Start of RECORDS PROVIDED

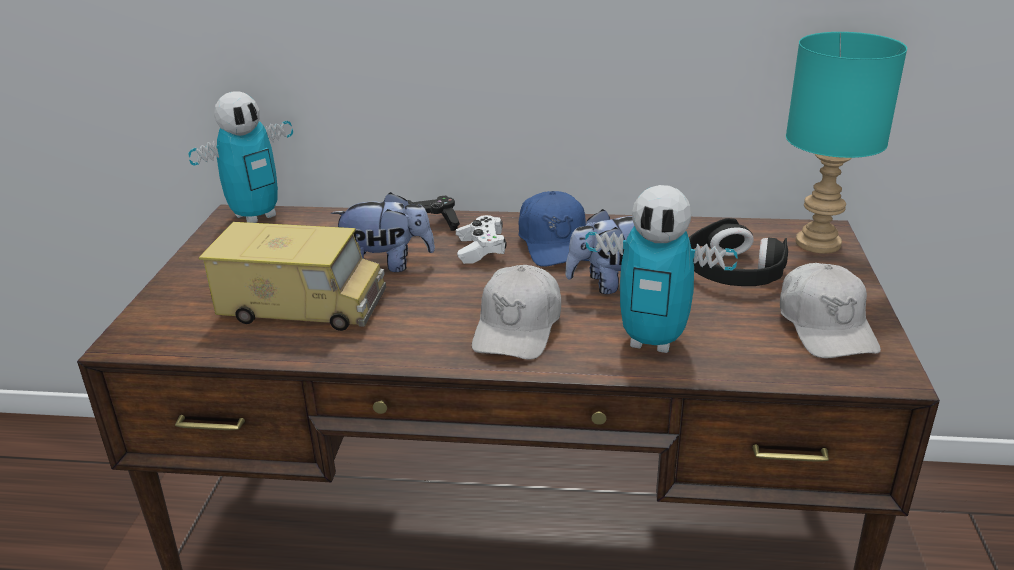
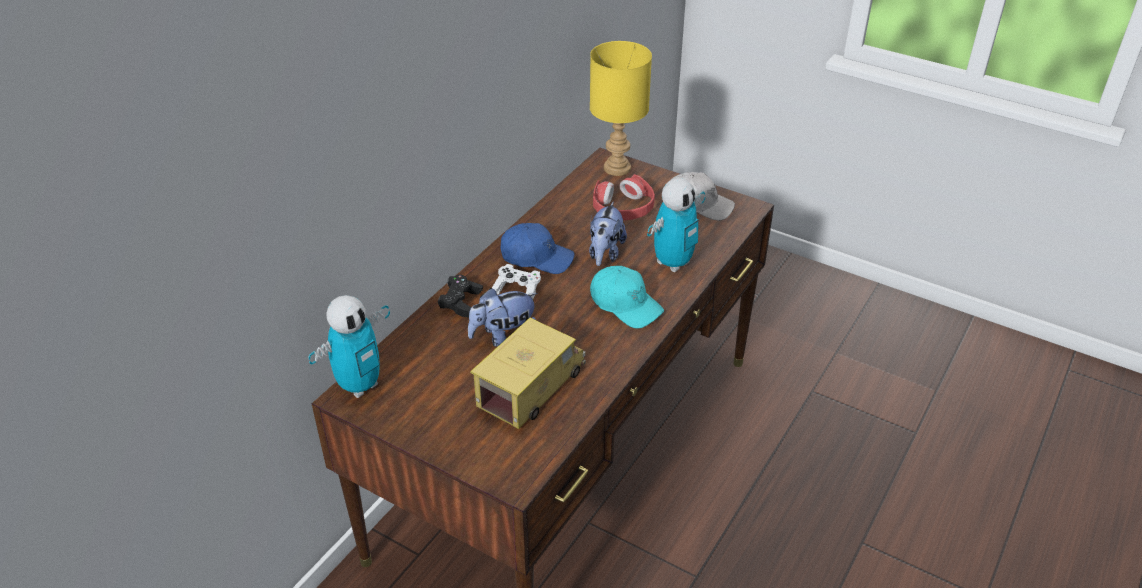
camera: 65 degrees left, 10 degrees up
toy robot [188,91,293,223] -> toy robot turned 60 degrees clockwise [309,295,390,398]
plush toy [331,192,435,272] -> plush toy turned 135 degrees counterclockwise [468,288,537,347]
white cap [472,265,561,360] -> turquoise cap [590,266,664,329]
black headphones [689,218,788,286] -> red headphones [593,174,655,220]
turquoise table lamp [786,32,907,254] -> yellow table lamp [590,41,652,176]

End of RECORDS PROVIDED
Start of RECORDS PROVIDED

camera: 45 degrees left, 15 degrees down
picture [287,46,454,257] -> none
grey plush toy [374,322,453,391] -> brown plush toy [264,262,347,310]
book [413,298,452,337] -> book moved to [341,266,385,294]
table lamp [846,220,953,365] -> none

End of RECORDS PROVIDED

PROBLEM TO WORK ON » The answer is the lines above between the line holding "white cap [472,265,561,360]" and the line holding "turquoise table lamp", inclusive, each written out exactly, and no others.

EXERCISE RESULT »
white cap [472,265,561,360] -> turquoise cap [590,266,664,329]
black headphones [689,218,788,286] -> red headphones [593,174,655,220]
turquoise table lamp [786,32,907,254] -> yellow table lamp [590,41,652,176]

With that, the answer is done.